Tech pundits and vendors have been prematurely declaring the death of email for over a decade. However, email remains the dominant form of communication for businesses and individuals around the world despite it’s shortcomings. A Radicati Group report claims that businesses sent and received nearly 110 billion—with a “B”—emails per day in 2014, and contrary to rumors of it’s demise, email is expected to grow to as high as 140 billion per day by 2018.
With some sources claiming that as much as 80 percent of the email traffic around the world is spam, this means that up to 88 billion messages per day are unwanted junk mail. As if that isn’t bad enough, the Cisco 2015 Annual Security Report indicates that the volume of spam messages skyrocketed 250 percent between January and November of 2014.

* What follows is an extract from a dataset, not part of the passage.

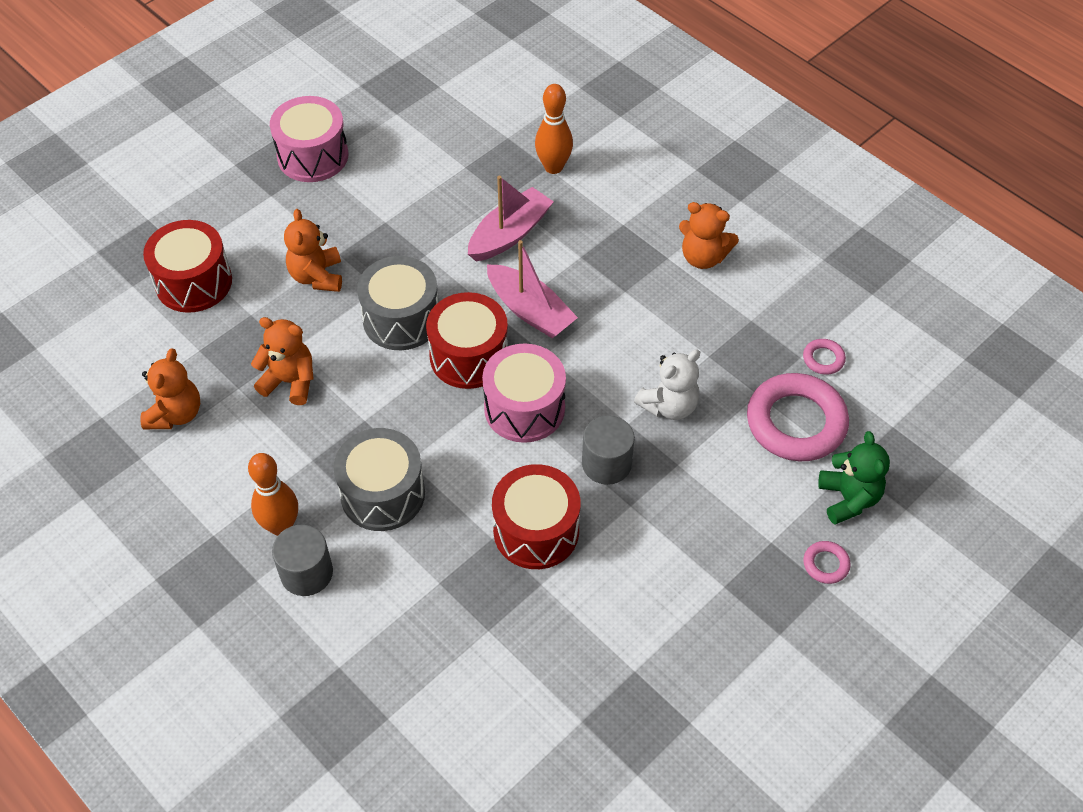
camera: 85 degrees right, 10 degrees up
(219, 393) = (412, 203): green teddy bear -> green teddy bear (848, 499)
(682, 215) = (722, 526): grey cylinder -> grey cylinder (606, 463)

How is that spam remains such a huge threat to productive email communication after all these years? Attackers know that it is often easier to exploit users via email and use targeted campaigns to gain entry for more advanced attacks. The reality is that spam is a big business. Spammers have a vested interest in continuing to adapt and innovate to make sure their messages evade spam filters and reach the unsuspecting targets they’re intended for. Due to these trends, phishing and other spam tactics remain a valuable weapon and a persistent threat.
Snowshoe Strategy
Detecting and blocking massive floods of spam from a single source is simple. Most organizations have some technology in place capable of identifying a high volume of email originating from a single IP address and rejecting those messages as spam. Spammers know this as well, which is why they’ve come up with a new strategy to circumvent that detection: the “snowshoe” strategy.
A snowshoe enables someone to walk on the surface of snow rather than falling through with each step because it distributes the weight across a wider area. When it comes to spamming, the snowshoe strategy takes a similar approach—spreading the attack across a more diverse range of IPs and avoiding broadcasting too many emails from a single source to make sure no red flags are tripped.
In a recent snowshoe spam campaign, Cisco Security Research observed a total spam campaign that took place over just three hours, but at one point accounted for 10 percent of global spam traffic.
Effective Defense
Blocking spam isn’t rocket science per se, but it is an ongoing struggle even though most of the best anti-spam systems block up to 99.9% of spam. Effective spam defense requires evolving tools and processes to stay a step ahead of new and innovative spam techniques – like the snowshoe strategy – that make up the .1% of attacks still getting through.
Email gateways are the obvious point at which to identify and block spam, but this alone is not enough. Email gateways will give incoming messages a simple “pass / fail” based on a single point in time. Spammers only need to figure out how to outsmart the email gateway once in order to overrun the network with spam.
Many organizations use a layered defense comprised of multiple tools from a variety of vendors that check and block spam at different points throughout the network. This is a more effective approach, based on the idea that spam missed by one tool will be blocked by the next. However, this approach also introduces some significant challenges. There can be duplication of effort between various spam-blocking tools and unnecessary complexity for IT admins trying to manage and correlate various tools from multiple vendors.
For truly effective protection against email threats, a multi-layered approach using diverse tools—and with a single, unified management console—is the best solution. You get the benefits of the layered defense, but with an integrated system of tools and simplified administration. An integrated solution can provide visibility and control across the entire attack continuum – before, during and after an attack – and offer the broadest set of enforcement and remediation options.
Regardless of what tools you use, the most important thing is to understand there is no “silver bullet” solution. Spammers will be working diligently to find new ways into your Inbox and it’s imperative that you continue to adapt as well to stay one step ahead of the deluge of unwanted emails.